Essas leis arcaicas continuam atuando na consciência individual e na consciência de clã familiar, sendo que a segunda fala mais alto do que a primeira em termos de características comportamentais. Trata-se de uma espécie de lealdade inexorável. Isso se manifesta a partir de estímulos inconscientes e, em muitos casos, podem ser vistos como uma variação de comportamentos deslocados.
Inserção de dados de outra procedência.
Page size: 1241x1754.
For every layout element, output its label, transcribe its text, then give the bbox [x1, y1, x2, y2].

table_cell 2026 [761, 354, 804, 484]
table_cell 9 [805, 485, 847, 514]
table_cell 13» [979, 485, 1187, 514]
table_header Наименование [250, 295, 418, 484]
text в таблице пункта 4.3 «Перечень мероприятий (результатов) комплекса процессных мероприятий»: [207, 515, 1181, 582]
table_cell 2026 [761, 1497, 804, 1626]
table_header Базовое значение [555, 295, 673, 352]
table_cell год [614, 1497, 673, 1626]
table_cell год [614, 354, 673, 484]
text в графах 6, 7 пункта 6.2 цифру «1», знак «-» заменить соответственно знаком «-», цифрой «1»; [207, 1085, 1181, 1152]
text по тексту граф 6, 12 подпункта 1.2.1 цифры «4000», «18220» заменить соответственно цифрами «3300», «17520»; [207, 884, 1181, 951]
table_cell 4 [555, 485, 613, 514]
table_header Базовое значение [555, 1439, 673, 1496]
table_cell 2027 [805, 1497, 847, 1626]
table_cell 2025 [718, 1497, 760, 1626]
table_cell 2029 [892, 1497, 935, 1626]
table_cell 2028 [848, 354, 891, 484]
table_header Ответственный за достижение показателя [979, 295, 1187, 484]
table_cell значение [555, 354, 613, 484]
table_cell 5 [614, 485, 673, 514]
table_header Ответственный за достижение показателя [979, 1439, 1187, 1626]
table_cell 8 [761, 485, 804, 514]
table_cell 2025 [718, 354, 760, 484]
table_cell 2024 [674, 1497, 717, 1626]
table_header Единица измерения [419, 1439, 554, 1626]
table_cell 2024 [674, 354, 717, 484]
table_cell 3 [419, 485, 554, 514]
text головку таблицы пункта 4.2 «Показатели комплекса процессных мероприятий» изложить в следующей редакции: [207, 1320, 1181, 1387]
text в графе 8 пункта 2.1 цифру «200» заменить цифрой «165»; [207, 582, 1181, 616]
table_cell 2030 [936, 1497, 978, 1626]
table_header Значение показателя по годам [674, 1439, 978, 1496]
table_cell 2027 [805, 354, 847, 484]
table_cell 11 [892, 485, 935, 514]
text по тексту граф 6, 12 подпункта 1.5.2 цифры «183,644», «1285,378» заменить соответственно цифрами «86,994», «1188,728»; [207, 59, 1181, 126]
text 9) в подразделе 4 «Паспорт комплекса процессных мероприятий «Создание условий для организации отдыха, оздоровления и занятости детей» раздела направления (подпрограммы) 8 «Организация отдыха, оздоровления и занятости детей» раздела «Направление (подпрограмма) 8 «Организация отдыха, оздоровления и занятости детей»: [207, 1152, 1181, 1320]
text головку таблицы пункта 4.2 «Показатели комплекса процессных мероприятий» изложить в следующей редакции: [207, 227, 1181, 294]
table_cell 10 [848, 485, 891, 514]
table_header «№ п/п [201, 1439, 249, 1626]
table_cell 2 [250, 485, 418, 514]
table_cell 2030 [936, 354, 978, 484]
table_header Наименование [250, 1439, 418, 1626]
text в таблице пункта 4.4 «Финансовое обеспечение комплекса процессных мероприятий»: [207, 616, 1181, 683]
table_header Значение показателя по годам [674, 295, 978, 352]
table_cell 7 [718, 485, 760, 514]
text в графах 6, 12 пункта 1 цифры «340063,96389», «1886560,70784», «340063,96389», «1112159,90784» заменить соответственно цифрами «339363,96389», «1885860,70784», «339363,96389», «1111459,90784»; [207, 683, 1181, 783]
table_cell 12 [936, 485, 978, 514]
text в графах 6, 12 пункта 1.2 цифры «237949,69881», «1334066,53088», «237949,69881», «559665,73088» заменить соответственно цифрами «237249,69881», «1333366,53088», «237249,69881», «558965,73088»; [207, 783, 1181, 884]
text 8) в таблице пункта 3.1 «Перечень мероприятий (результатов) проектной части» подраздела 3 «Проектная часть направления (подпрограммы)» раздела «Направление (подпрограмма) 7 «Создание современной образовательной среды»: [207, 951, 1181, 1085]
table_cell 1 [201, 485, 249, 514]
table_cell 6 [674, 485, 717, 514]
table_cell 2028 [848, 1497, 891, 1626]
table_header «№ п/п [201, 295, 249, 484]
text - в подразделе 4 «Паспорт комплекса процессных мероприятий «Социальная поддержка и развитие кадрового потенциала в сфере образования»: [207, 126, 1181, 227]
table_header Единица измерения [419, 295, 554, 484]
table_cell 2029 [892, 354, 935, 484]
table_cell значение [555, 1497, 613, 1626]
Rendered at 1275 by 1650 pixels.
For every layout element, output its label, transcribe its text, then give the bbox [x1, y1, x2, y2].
Em grande parte, as ações humanas são determinadas por instância inconsciente e isso dificulta muito um entendimento neste contexto educacional por parte dos agentes da educação formal.

Um estudante fora do lugar que lhe cabe no grupo familiar de origem pode apresentar grande melhoria e progresso na vida estudantil quando é estimulado a assumir sua posição correta, ou seja, pode estar invertendo papeis com outros membros da família.

O desinteresse ou alguns sintomas de alheamento podem indicar a falta de sentimento de que pertença ao seu grupo familiar e, enquanto sua alma estiver buscando sanar essa carência, certamente, outras atividades externas não despertarão sua concentração e interesse em participar da vida escolar.

Alguém cujos pais estão em desequilíbrio em que um se coloca como maior do que outro, terá intensa dificuldade de estabelecer relações interpessoais e desenvolver uma socialização satisfatória, podendo apresentar sintomas de isolamento e crueldade com os outros, dentre vários comportamentos.

A verdade é que os estudantes, de fato, carregam muito mais do que mochilas, celulares, livros, cadernos e outros materiais escolares, transportam em suas almas, em seu psíquico profundo uma carga de ligações inevitáveis com seu grupo familiar, sobretudo, com seus pais, avós e bisavós. Dependendo da força de tais influências, logo nos primeiros anos de vida, já na vida escolar, demonstrará se tais influências são positivas e os impulsionam para o mais, que é a vida, ou para o menos, que é a subtração do seu poder para avançar nas relações e nos aprendizados fundamentais para construir sua própria história e navegar no oceano das adversidades, frustrações, alegrias e sucessos presentes na vida real. (Aluísio Alves: Psicanalista, Terapeuta Sistêmico, Pós-Doutorando em Educação, Doutor em Educação Médica, Hipnose Clínica, Mentoria de Líderes e Equipes).